BANGKOK - Thailand is celebrating the 70th anniversary of King Bhumibol Adulyadej's accession to the throne on Thursday, amid growing concerns about his health.
The celebrations began in the Grand Palace in Bangkok, where 770 monks received alms from members of the government, parliament and the armed forces, an action that Buddhists consider auspicious.
Similar events were organized in provincial offices, town halls and district offices throughout the country, attended by thousands of people sporting yellow t-shirts, the color associated with the monarchy.
Bhumibol, who is the world's longest serving head of state, ascended the throne in 1946 but was not crowned until May 5, 1950, a week after marrying his second cousin Queen Sirikit, according to an official biography.
Most Thais consider the 88-year-old monarch, also known as Rama IX, semi-divine, the symbol of unity and the guide of the nation.
The king is currently in Siriraj hospital in Bangkok where he has spent a good part of the last ten years, and from where he has emerged on rare occasions.

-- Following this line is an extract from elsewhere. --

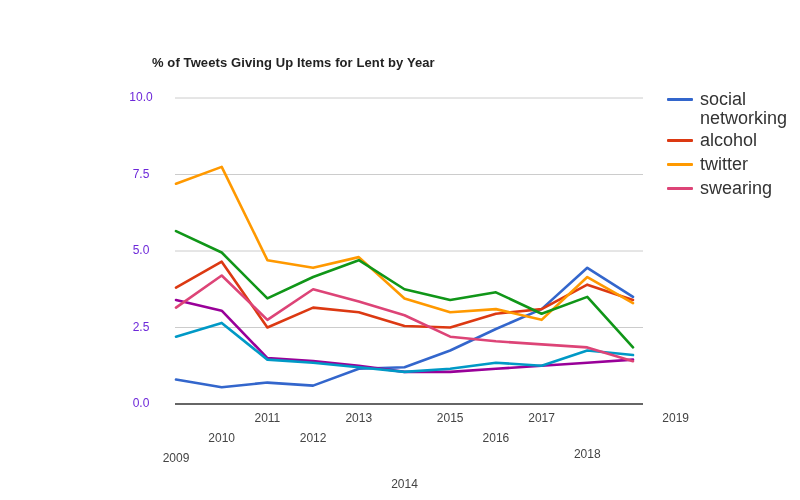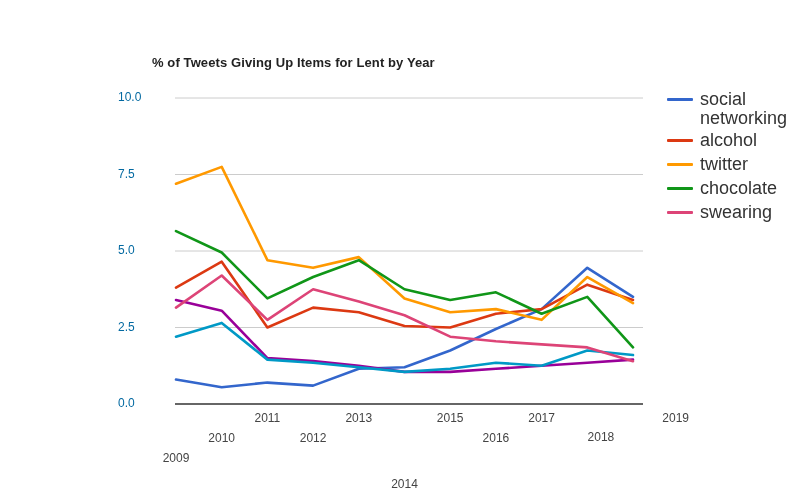"10.0" .y-tick-label { color: #0369a1 -> #6d28d9; text-align: left -> center }
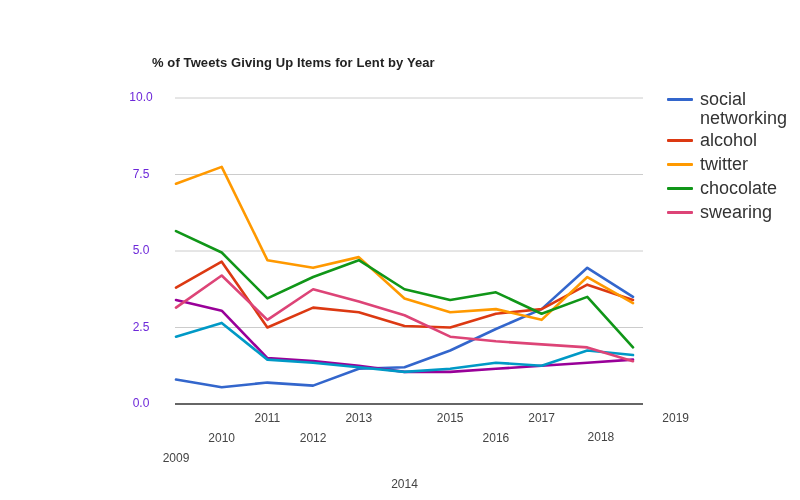"chocolate" div.legend-item { html: <div> <span></span> <span>chocolate</span> </div> -> none }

His last public appearance was on Jan. 11 when he briefly visited Chitralada Palace in Bangkok.
In a statement issued Tuesday, the royal palace said the monarch's health was improving satisfactorily after he was treated for heart complications, diagnosed last week, days after he was treated for hydrocephalus.
The king's health is a taboo topic due to the country's lese majeste law, which shields the monarchy from all kinds of accusations and comments and carries penalties of between 3 and 15 years in prison for those who criticize the king and his family in a way that is considered offensive.
After the military coup in May 2014, the number of lese majeste prosecutions has multiplied in the country.